Assignment
From the listing below, pick out each line with the word "solutions".

-- Opening Marker --

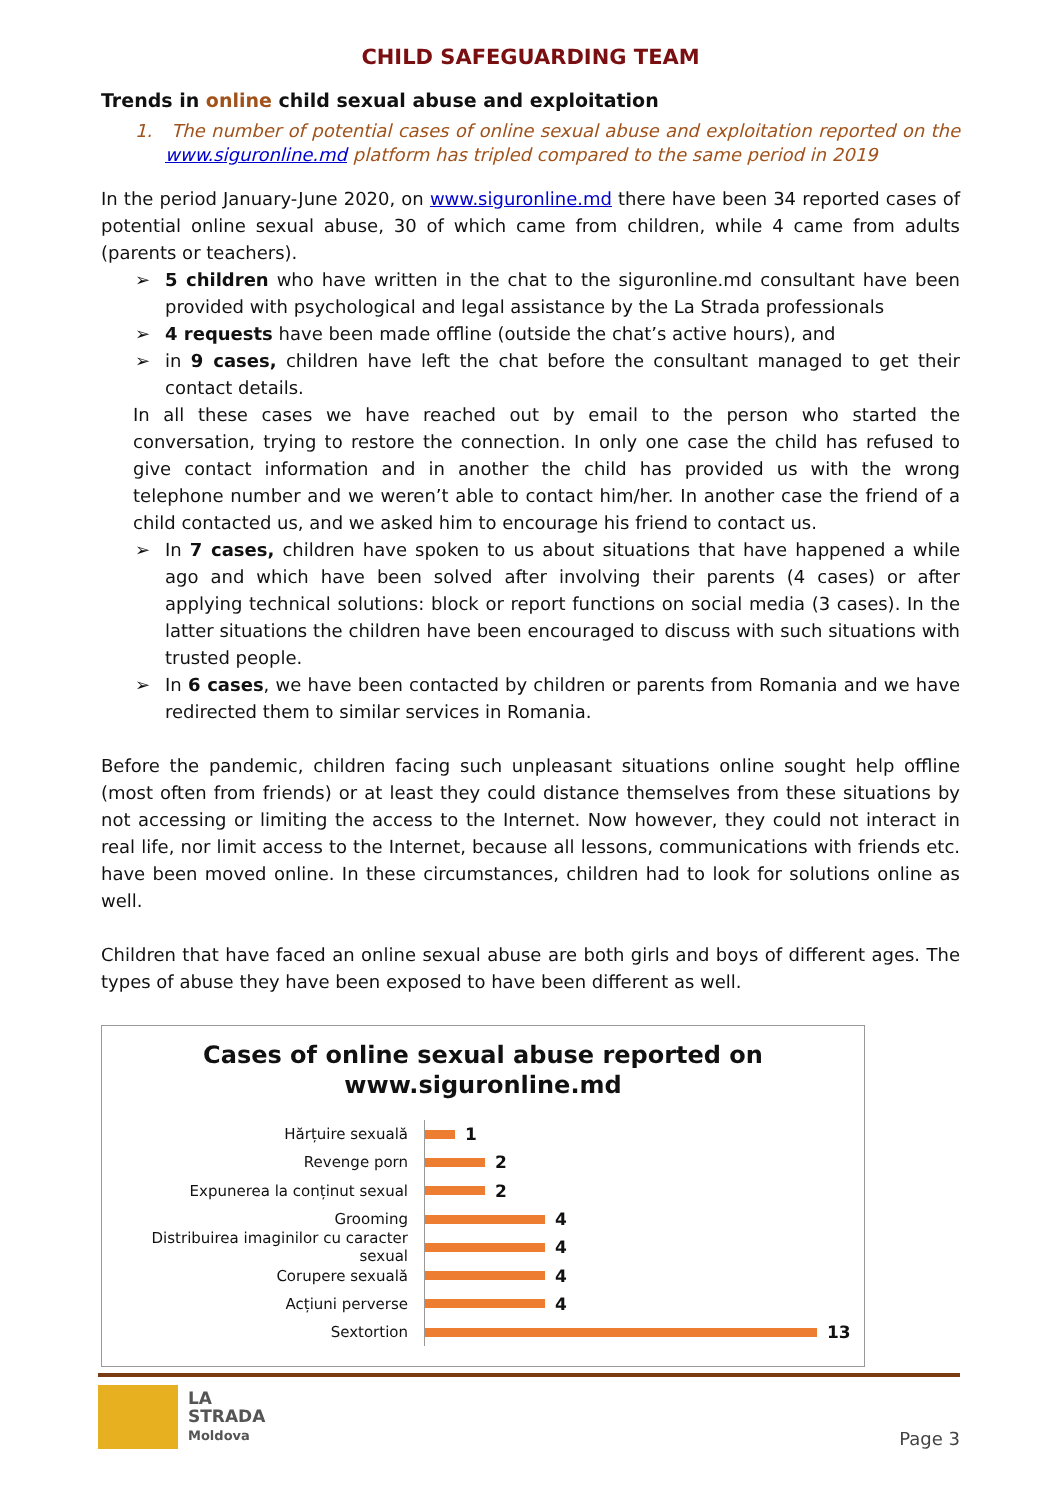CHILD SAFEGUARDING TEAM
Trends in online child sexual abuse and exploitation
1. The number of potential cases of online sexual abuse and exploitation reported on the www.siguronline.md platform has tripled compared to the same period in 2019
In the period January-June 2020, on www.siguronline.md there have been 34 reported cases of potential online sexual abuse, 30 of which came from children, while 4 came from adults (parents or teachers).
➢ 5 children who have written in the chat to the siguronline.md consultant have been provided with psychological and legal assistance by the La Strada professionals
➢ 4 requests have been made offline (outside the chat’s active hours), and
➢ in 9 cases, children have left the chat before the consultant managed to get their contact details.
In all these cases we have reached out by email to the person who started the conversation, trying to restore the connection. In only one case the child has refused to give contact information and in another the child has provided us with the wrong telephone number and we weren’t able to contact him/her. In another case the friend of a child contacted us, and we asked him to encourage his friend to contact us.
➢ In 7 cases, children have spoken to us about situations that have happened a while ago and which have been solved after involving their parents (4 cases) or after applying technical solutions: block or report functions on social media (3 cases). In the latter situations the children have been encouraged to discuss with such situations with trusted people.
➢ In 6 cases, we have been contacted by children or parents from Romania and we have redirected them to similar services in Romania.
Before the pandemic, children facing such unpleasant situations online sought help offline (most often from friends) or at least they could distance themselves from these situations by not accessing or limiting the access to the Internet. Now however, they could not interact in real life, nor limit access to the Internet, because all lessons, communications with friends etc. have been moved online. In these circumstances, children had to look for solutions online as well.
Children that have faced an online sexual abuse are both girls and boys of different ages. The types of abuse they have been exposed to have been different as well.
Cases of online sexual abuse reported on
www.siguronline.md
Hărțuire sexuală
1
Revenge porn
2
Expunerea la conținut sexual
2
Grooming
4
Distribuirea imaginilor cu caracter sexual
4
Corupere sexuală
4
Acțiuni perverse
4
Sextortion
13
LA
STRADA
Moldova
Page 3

-- Closing Marker --
-- Opening Marker --

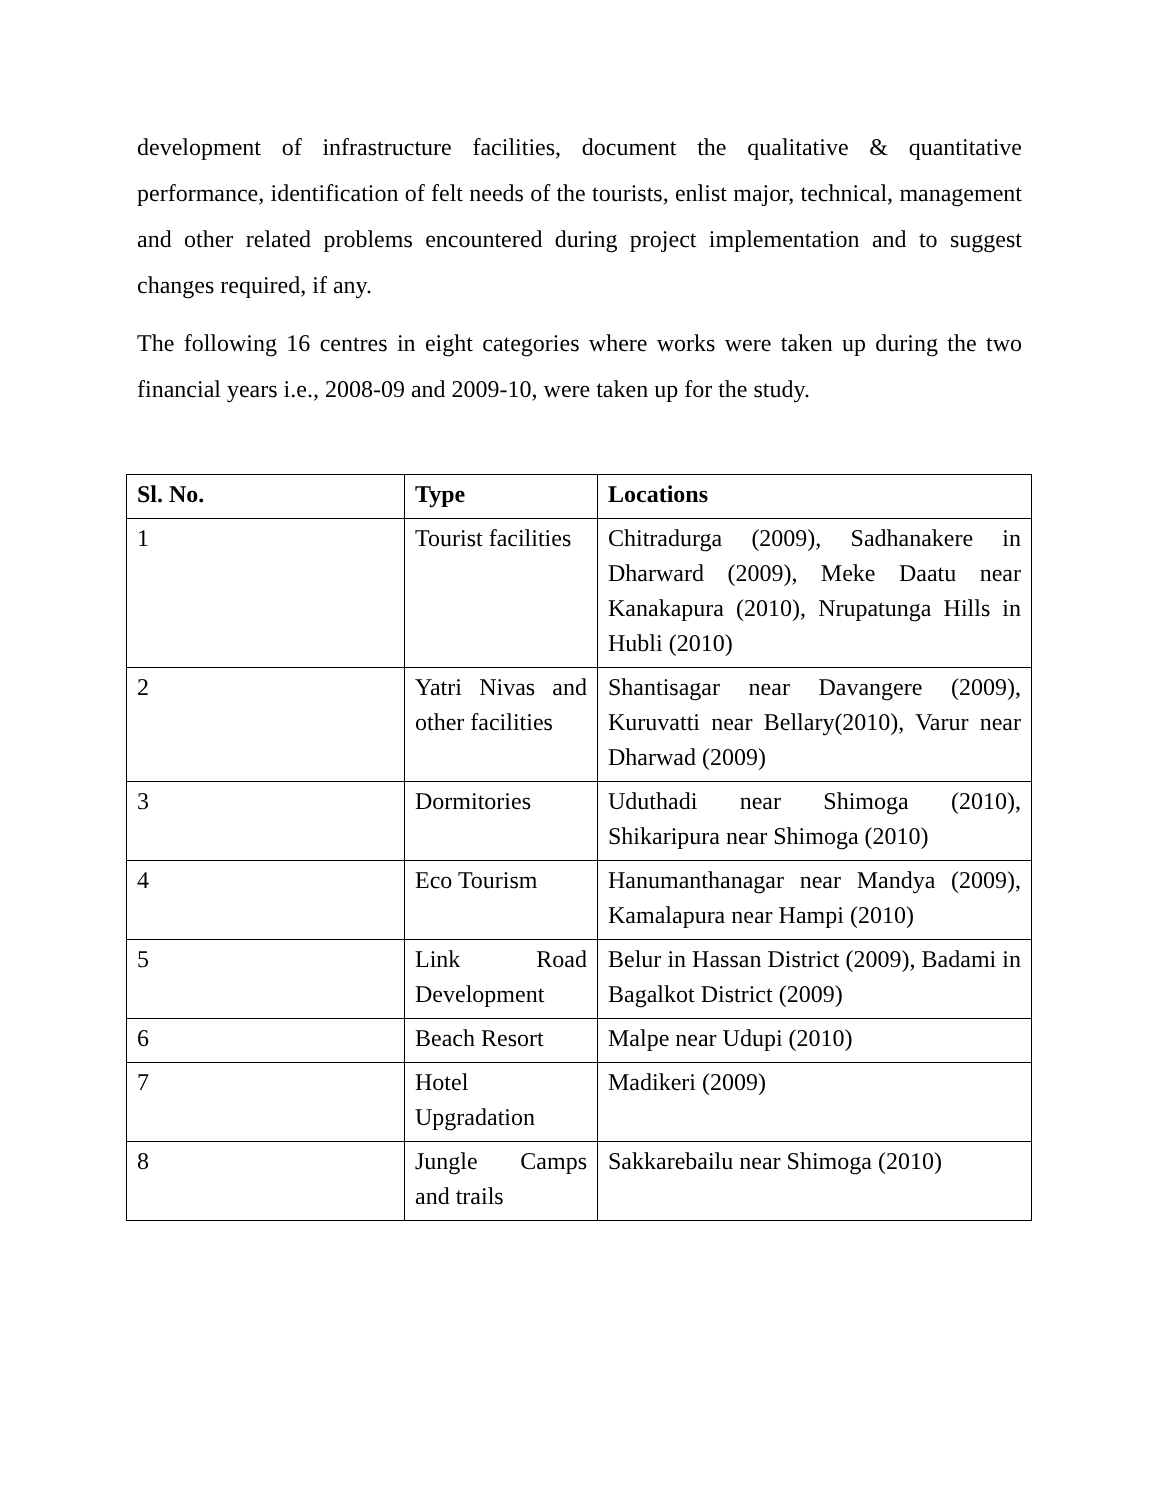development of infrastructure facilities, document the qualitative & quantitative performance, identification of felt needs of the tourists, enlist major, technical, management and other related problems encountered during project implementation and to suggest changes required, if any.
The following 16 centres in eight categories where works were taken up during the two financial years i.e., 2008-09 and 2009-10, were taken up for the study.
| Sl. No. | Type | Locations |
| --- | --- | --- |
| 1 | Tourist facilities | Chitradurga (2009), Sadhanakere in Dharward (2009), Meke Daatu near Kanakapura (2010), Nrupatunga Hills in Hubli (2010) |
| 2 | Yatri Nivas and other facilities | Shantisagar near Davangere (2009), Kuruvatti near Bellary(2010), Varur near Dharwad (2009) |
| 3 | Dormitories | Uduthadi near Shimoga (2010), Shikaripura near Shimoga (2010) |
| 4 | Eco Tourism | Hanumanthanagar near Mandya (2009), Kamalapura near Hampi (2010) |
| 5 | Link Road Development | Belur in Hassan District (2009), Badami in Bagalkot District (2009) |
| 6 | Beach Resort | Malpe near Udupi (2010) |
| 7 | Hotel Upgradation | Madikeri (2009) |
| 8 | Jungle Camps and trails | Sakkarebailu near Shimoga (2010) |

-- Closing Marker --
-- Opening Marker --

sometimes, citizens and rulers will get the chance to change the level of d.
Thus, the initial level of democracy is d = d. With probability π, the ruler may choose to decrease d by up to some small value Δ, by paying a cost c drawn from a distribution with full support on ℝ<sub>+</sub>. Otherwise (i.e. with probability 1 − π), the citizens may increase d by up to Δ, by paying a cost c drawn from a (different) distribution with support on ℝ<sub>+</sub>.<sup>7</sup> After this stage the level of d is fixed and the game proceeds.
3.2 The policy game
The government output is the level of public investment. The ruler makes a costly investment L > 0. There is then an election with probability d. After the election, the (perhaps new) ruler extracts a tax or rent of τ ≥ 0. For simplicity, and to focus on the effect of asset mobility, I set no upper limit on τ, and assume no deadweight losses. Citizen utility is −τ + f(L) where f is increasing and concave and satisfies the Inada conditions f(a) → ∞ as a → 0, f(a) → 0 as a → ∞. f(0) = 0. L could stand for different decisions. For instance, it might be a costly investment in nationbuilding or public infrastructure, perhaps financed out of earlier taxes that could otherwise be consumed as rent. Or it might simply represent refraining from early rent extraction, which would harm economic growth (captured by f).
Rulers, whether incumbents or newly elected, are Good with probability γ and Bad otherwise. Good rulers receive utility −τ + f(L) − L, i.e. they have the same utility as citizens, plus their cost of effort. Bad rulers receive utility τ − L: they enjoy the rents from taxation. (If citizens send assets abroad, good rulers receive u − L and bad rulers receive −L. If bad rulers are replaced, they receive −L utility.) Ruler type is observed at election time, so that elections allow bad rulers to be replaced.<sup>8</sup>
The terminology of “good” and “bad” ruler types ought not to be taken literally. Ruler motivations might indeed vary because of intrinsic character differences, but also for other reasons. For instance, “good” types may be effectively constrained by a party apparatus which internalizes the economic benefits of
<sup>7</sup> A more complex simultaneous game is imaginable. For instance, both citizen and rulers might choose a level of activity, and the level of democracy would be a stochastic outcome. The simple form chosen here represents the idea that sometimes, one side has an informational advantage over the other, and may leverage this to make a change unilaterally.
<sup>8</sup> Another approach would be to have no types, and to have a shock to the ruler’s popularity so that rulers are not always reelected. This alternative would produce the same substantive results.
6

-- Closing Marker --

Reply to the exercise
➢ In 7 cases, children have spoken to us about situations that have happened a while ago and which have been solved after involving their parents (4 cases) or after applying technical solutions: block or report functions on social media (3 cases). In the latter situations the children have been encouraged to discuss with such situations with trusted people.
Before the pandemic, children facing such unpleasant situations online sought help offline (most often from friends) or at least they could distance themselves from these situations by not accessing or limiting the access to the Internet. Now however, they could not interact in real life, nor limit access to the Internet, because all lessons, communications with friends etc. have been moved online. In these circumstances, children had to look for solutions online as well.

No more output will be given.